中国のチベット族が多く住む地域で、僧侶の焼身自殺や住民と警察との衝突が相次ぐなか、温家宝首相は、中国政府が認定したチベット仏教の指導者パンチェン・ラマ11世と面会し、民族の団結に向けて積極的な役割を果たすよう求めました。
中国では、チベット族が多く住む内陸部の地域で、僧侶の焼身自殺や住民と警察との衝突で死者が相次いでおり、宗教活動などを巡る中国政府の弾圧に対するチベット族の反発が高まっていることが背景にあるものとみられています。
こうしたなか、温家宝首相は、10日、中国政府が認定したチベット仏教の指導者、パンチェン・ラマ11世と面会し、「チベット族の生活の改善や伝統文化の保護、信仰の自由の保障に、より一層力を入れる」と強調しました。
また、温首相は「僧侶が国を愛し、法や戒律を守るよう指導するとともに、祖国の統一と民族の団結に向けて積極的な役割を果たしてほしい」と述べました。

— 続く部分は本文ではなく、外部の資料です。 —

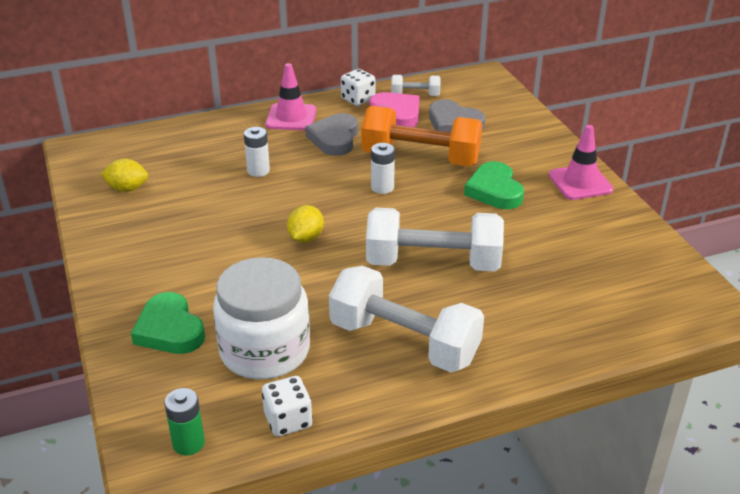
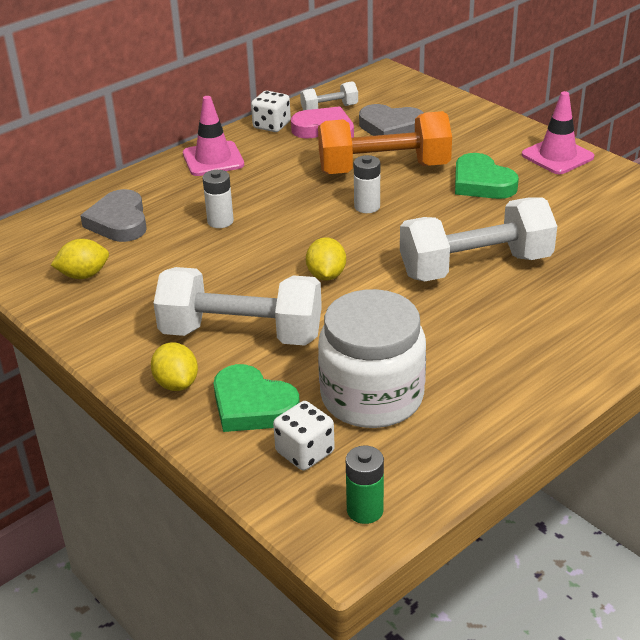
camera: 20 degrees left, 0 degrees up
(128, 295) = (176, 383): none -> yellow lemon
(288, 420) = (450, 456): white dice -> white dice (305, 452)
(334, 138) = (278, 170): grey heart -> grey heart (119, 221)
(404, 342) = (506, 348): white dumbbell -> white dumbbell (241, 334)

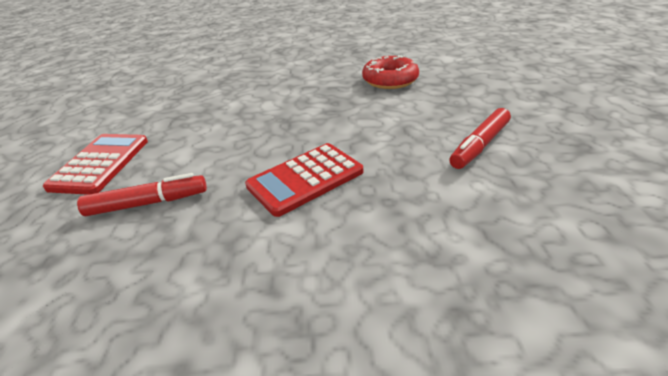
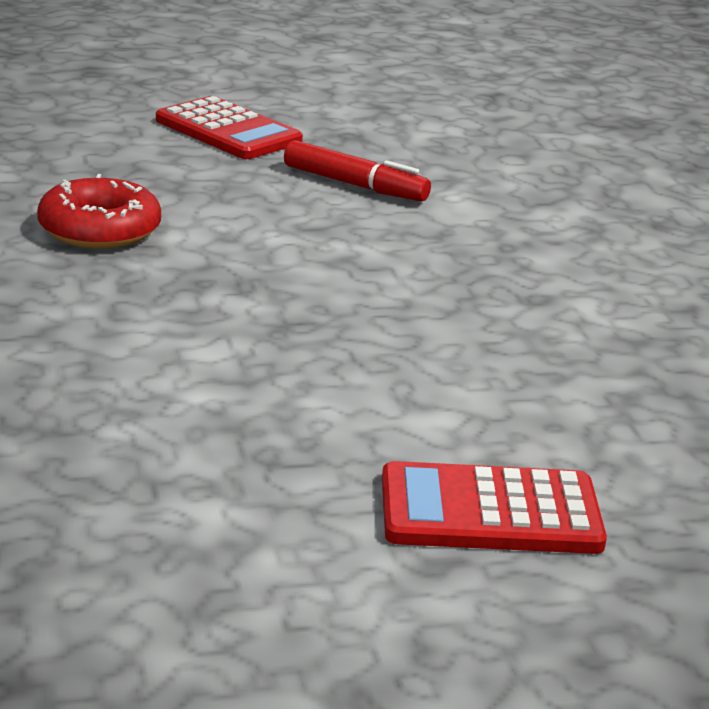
camera: 105 degrees left, 10 degrees down
(147, 203) = (586, 422): red marker -> none
(305, 179) = (475, 298): red calculator -> red calculator (228, 131)

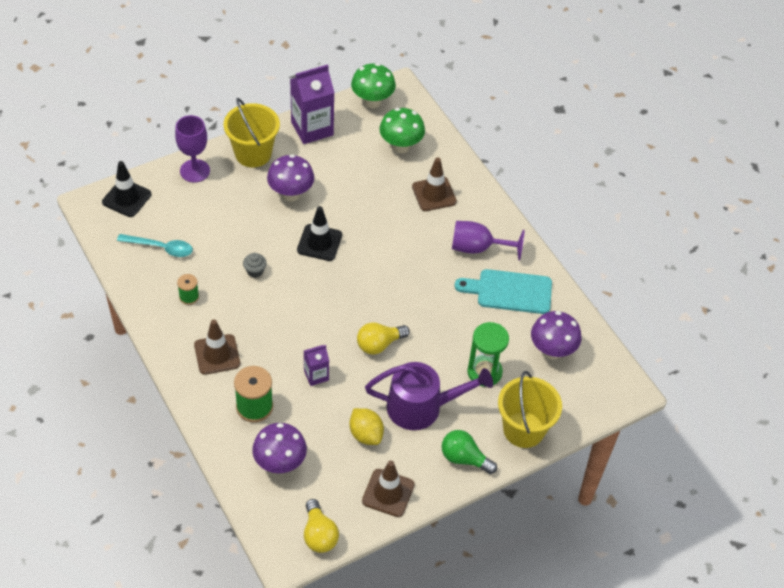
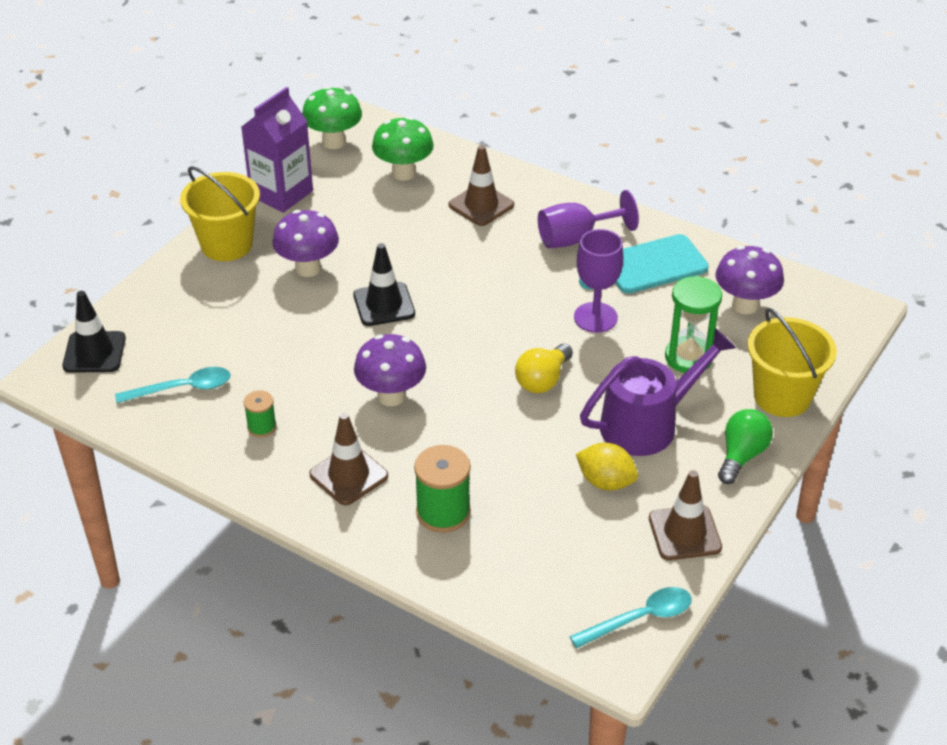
camera: 25 degrees left, 10 degrees down
(195, 171) = (164, 290): purple goblet -> purple goblet (595, 317)
(255, 271) = (326, 365): grey cupcake -> none
(280, 464) = (526, 561): purple mushroom -> purple mushroom (391, 396)
(316, 375) = (493, 445): purple carton -> none
(319, 534) = (640, 618): yellow light bulb -> turquoise spoon
(464, 458) = (741, 456): green light bulb -> green light bulb turned 120 degrees clockwise

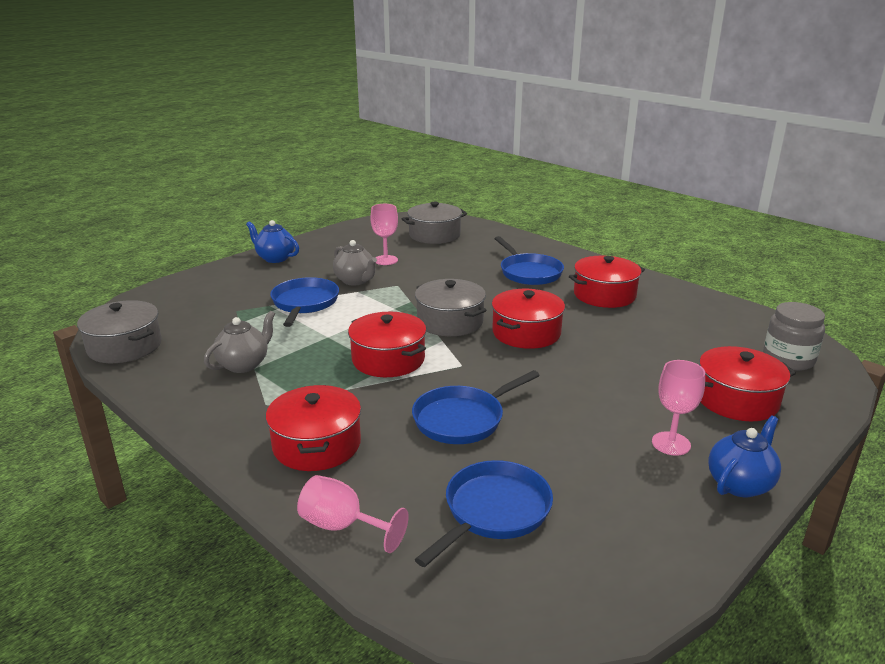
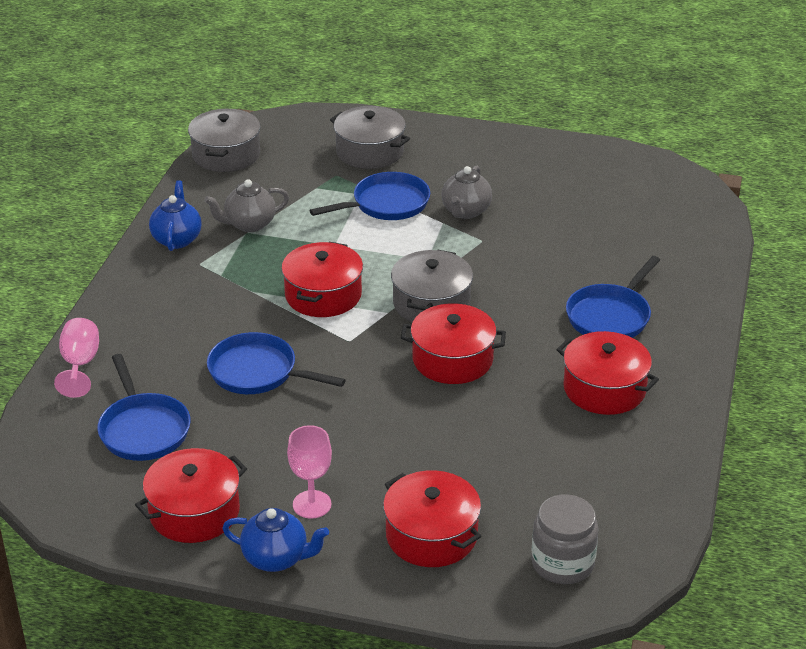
camera: 60 degrees right, 10 degrees up
(244, 364) = (249, 224): grey teapot -> grey teapot turned 150 degrees clockwise
(275, 258) = (467, 142): blue teapot -> blue teapot (177, 239)
(317, 445) = (165, 312): red pot -> red pot (194, 512)
(385, 260) = (537, 209): pink goblet -> none
(434, 235) = (647, 213): grey pot -> grey pot (370, 151)
(493, 511) = (143, 429): blue pan -> blue pan turned 60 degrees clockwise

パンチェン・ラマは、ダライ・ラマに次ぐチベット仏教の指導者とされていますが、中国政府としては、みずから認定したパンチェン・ラマ11世の権威を高め、チベット族への影響力を高める手段として利用したい考えで、温首相の発言の背景にも国内の安定に向けた引き締めを図るねらいがあるものとみられます。